Decades earlier, the World Health Organization had initiated a global campaign to rid the world of the disease, which was still endemic in countries across Africa, Asia and South America — a campaign that was intensified in the late 1960s.

The strategy to address smallpox outbreaks in Pakistan, Zahir recalled, was to identify cases and rush to immunize that person’s close contacts before the virus could spread

In Pakistan, that was aided by elected “headmen” from villages around the countryside who would contact the government to report when a case of smallpox came to light.

The headmen would then take the medical teams to the patients and all the neighbours, family and friends of the individual were given the vaccine via a gun-like injector.

“The epidemic was raging,” Zahir said. “I remember going from village to village and I saw people lying on string beds in the mud huts just covered with blisters.”

It was an overwhelming sight — one that had Zahir wondering how the disease would ever be exterminated.

“The eradication of smallpox, it was [an] absolutely incredible achievement,” Zahir said.

“At one time, it was thought it could never be done — and it was done. And it was the most devastating infectious disease mankind has ever discovered.”

While Zahir made a few trips into the rural villages to administer the vaccine, he said that work was mostly done by young doctors planning to become experts in infectious diseases.

Zahir’s primary position was studying the disease in the city of Lahore at the Pakistan Medical Research centre (PMRC), which was funded in part by the U.S. government and the World Health Organization.

Zahir, who is originally from Pakistan, went to Oxford University in England in 1959 on a Rhodes scholarship, completing a doctorate in infectious diseases in three years.

He then spent three years training in clinical pathology.

The University of Maryland’s medical school recruited him in 1966 as part of a group of doctors who were to work on the eradication project in Pakistan.

In Lahore, Zahir was put in charge of a lab at the PMRC.

His main focus was determining why some severe cases of smallpox developed blood-filled blisters rather than pus-filled ones.
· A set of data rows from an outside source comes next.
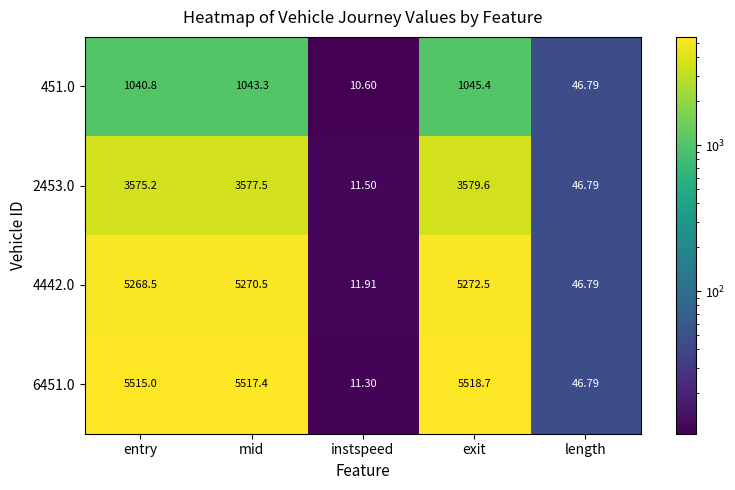

At which category is the sum across all series the highest?

exit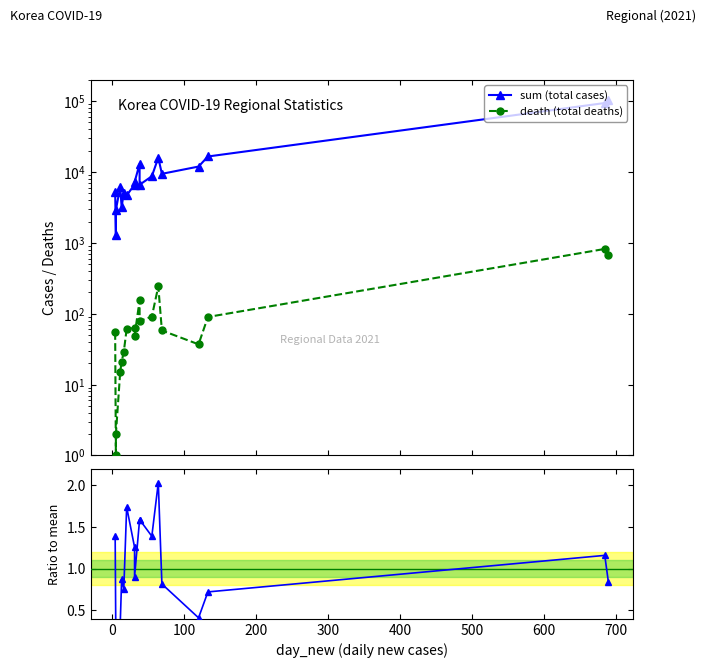

Reading left to right, list all the values displayed in this chart.

sum (total cases): 5247.0	1283.0	2914.0	6139.0	3199.0	5108.0	4663.0	6664.0	7207.0	12964.0	6613.0	8708.0	15904.0	9433.0	11939.0	16564.0	94107.0	104723.0
death (total deaths): 55.0	1.0	2.0	15.0	21.0	29.0	61.0	63.0	49.0	155.0	79.0	91.0	243.0	58.0	37.0	90.0	821.0	666.0
death/sum ratio: 1.4	0.1	0.1	0.3	0.9	0.8	1.7	1.3	0.9	1.6	1.6	1.4	2.0	0.8	0.4	0.7	1.2	0.8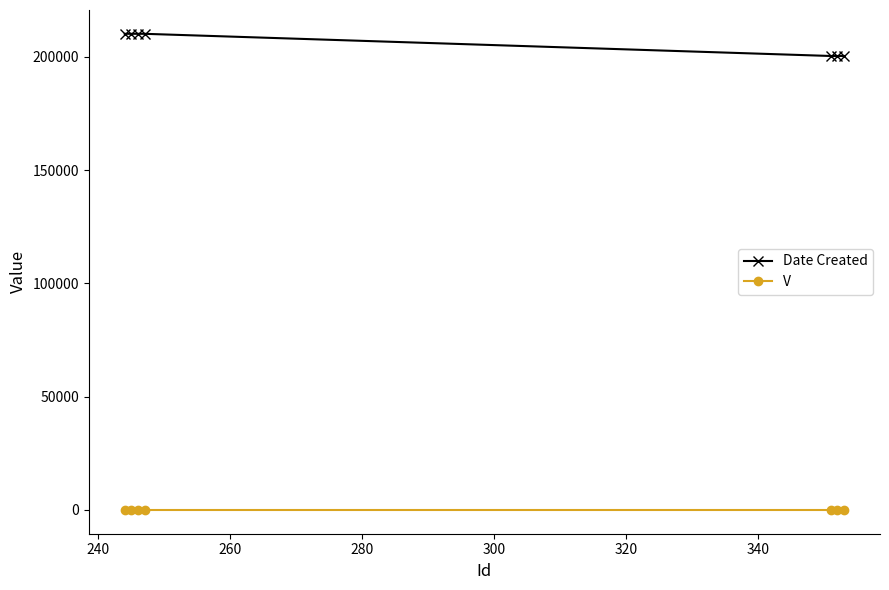

Which series has the widest spread of values?

Date Created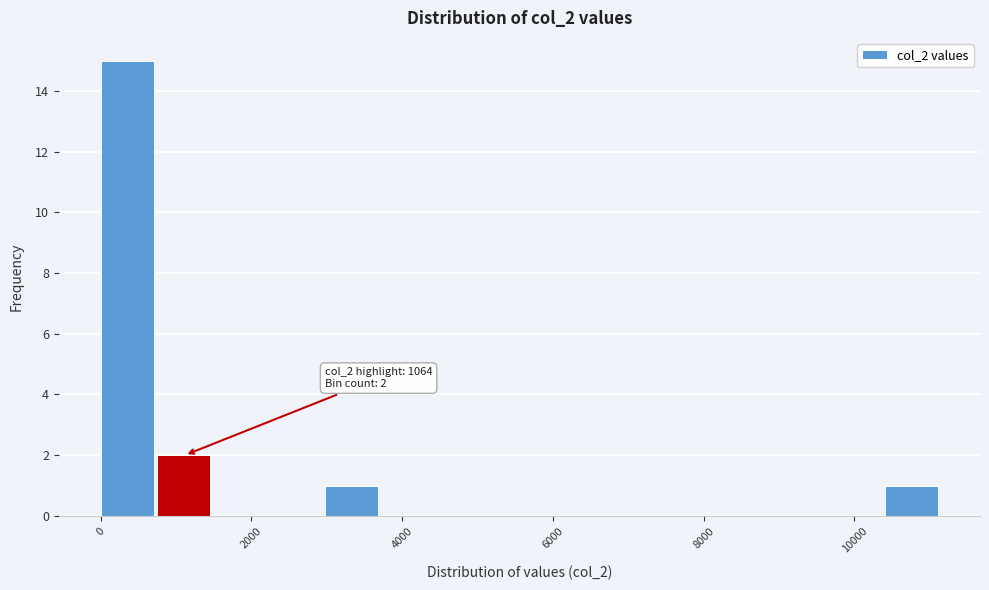

Around what value on the x-axis is the tallest bar? Give the approximate position of its centre, as read against the axis.

400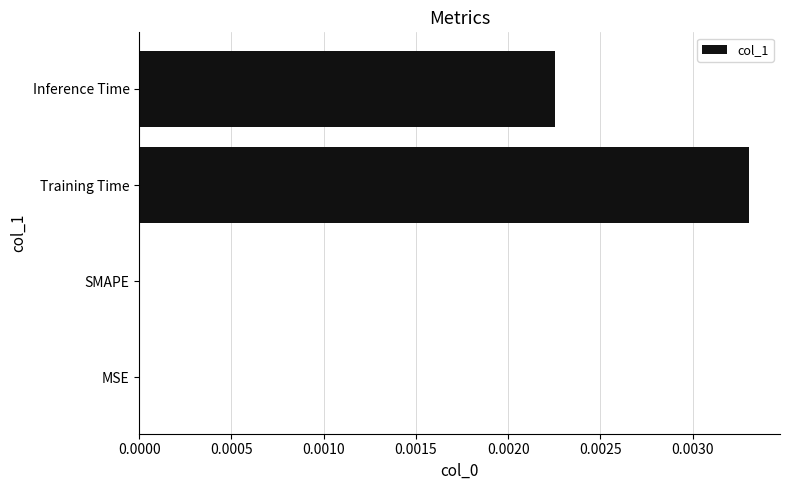

True or false: the data shows 0.0 at MSE.

True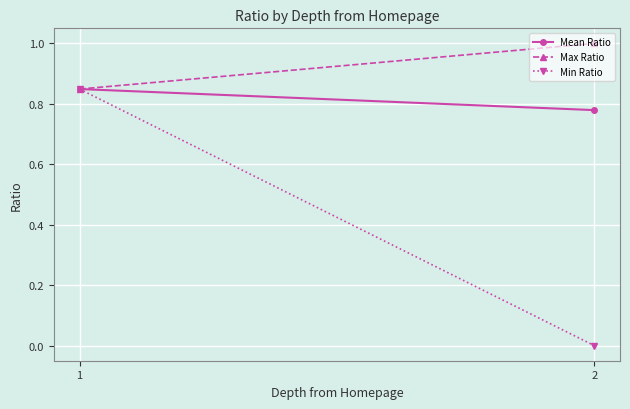

Which category has the highest value in the Mean Ratio series?

1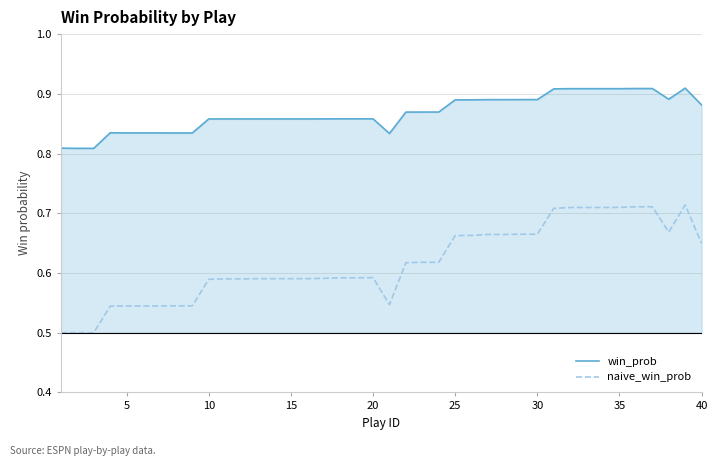

Which series has the widest spread of values?

naive_win_prob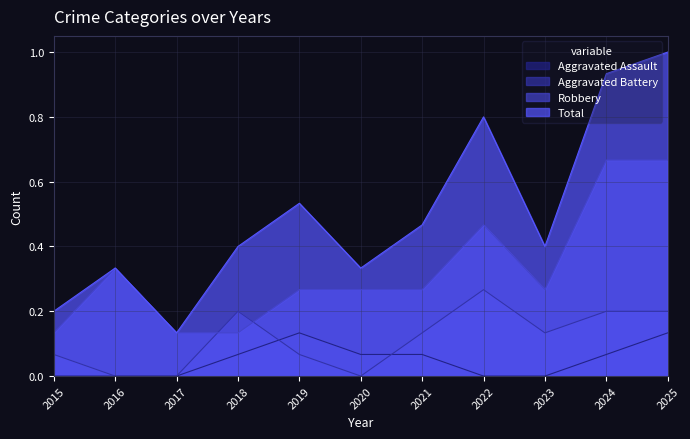

What is the value of the Total point at the 4th from the left?

0.4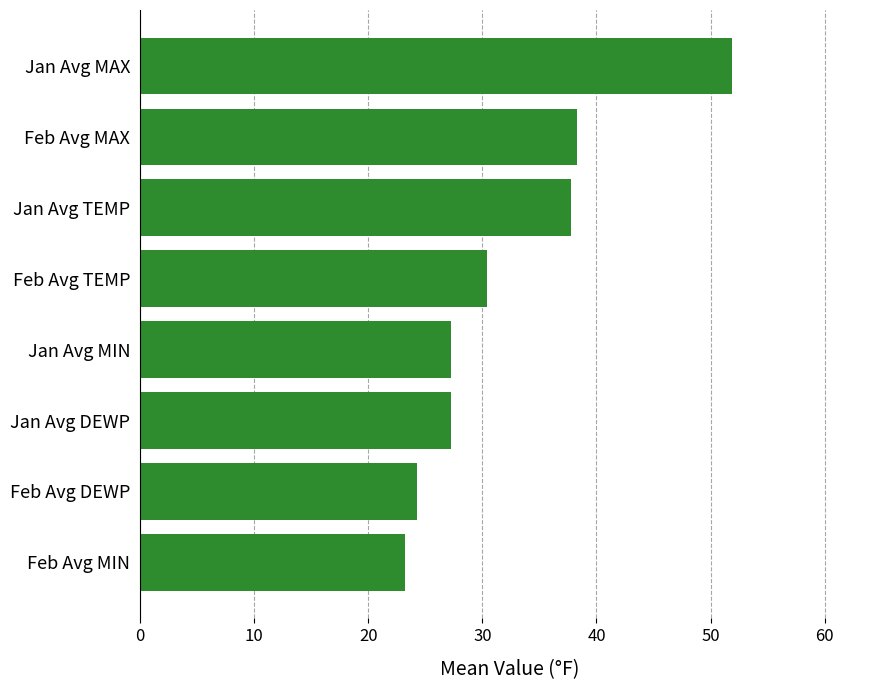

What is the sum of all values?

260.3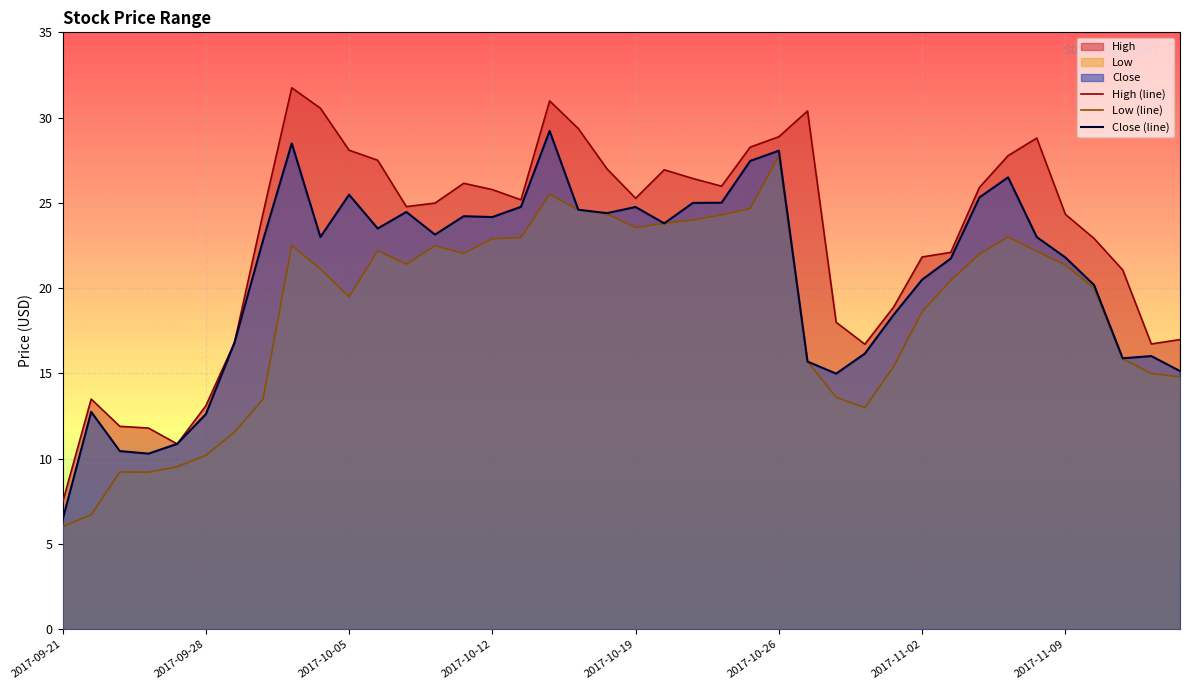

How many data points in Close (line) are above 23?

19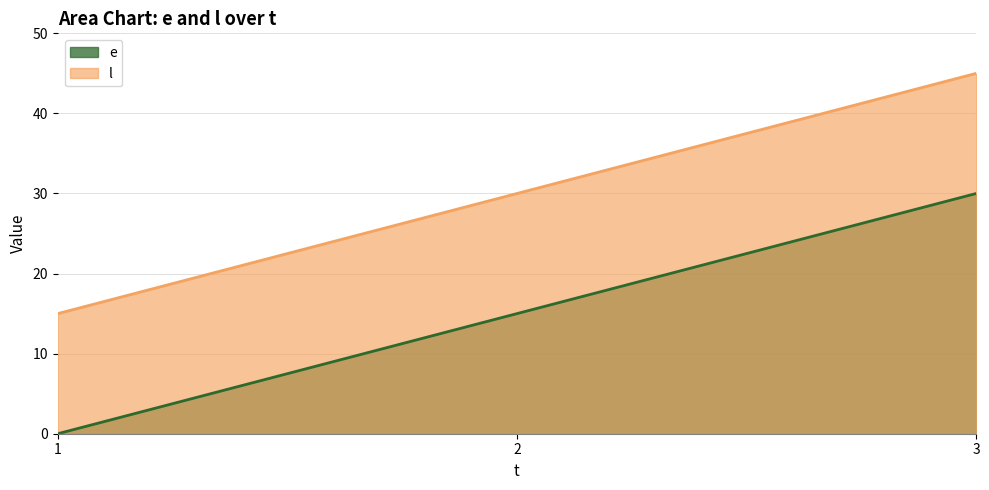

What is the sum of all e values?

45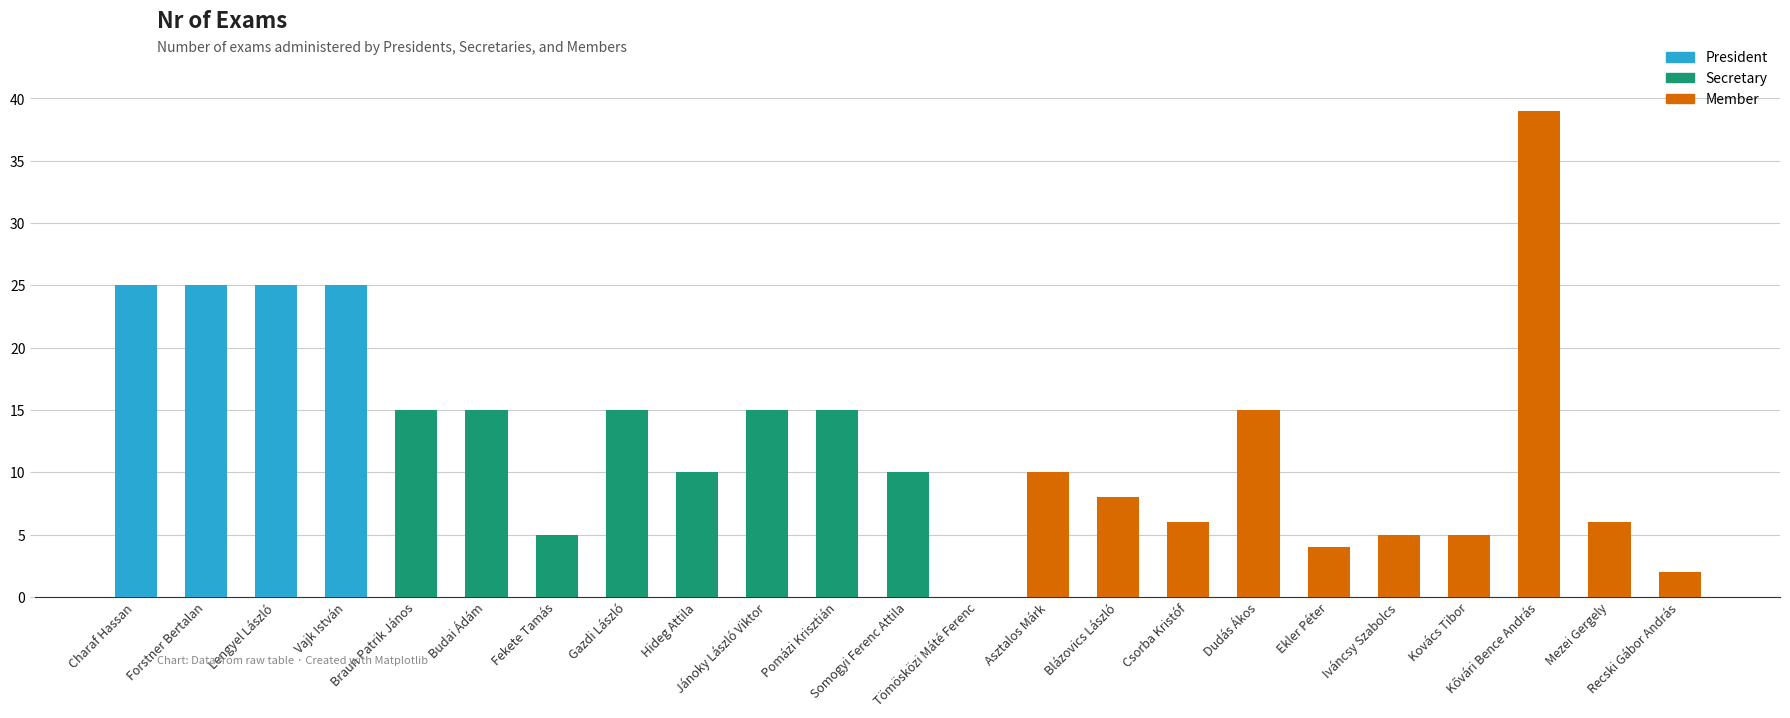

The chart shows a value of 11 at Blázovics László. True or false?

False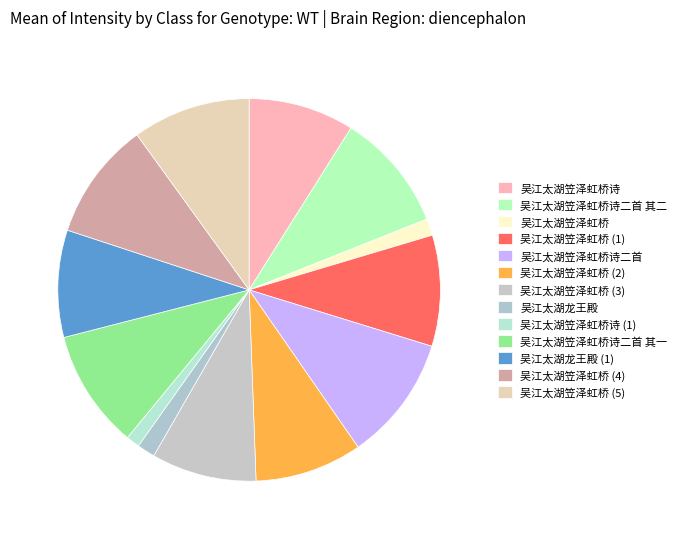

Count the number of slices in the pie.

13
“That’s a terrible sight, when you’re head to toe with pustules filled with blood,” Zahir said.

He found the answer studying blood samples of smallpox patients, determining that the virus interfered with the blood clotting process, causing a person to bleed into the blisters — findings which he published.

“Part of eradication is to understand the disease,” he said.

Zahir — who had returned to his home country in part to be close to his aging parents, who lived in Lahore — wanted to stay longer, but after a year, the University of Maryland offered him a job as a full-time faculty member at the Baltimore university.

He and his wife, Maureen, spent four years in the U.S. city before Zahir desired a change of pace, wanting to work as a pathologist in a community hospital.

The plan was to move to B.C., with which Maureen was familiar, having worked there previously as a nurse.

However, Zahir said, the province wasn’t granting licences to non-Canadian specialists at the time. Such licences were being granted in New Brunswick, so the Zahirs spent two years in the Maritimes before Max applied for a job in Kamloops.

He spent more than 20 years as a pathologist at Royal Inland Hospital before retiring in 2003.

Though he’s had a lengthy career, that year fighting the last significant epidemic of smallpox in Pakistan sticks in his mind.

“It was an incredible experience,” Zahir said.

On May 8, 1980, the 33rd World Health Assembly officially declared the world free of smallpox.

The eradication of the disease gives Zahir hope the efforts to rid the world of the COVID-19 pandemic today will be successful — some 40 years after smallpox was wiped put.

That effort is considered the greatest achievement in international public health, according to the U.S. Centres for Disease Control.

Smallpox had been around for centuries and, by the mid-20th century, had been eradicated in North America and Europe.

Caused by the variola virus, smallpox killed about three of every 10 people who caught the disease.

Many survivors have permanent scars over large areas of their bodies.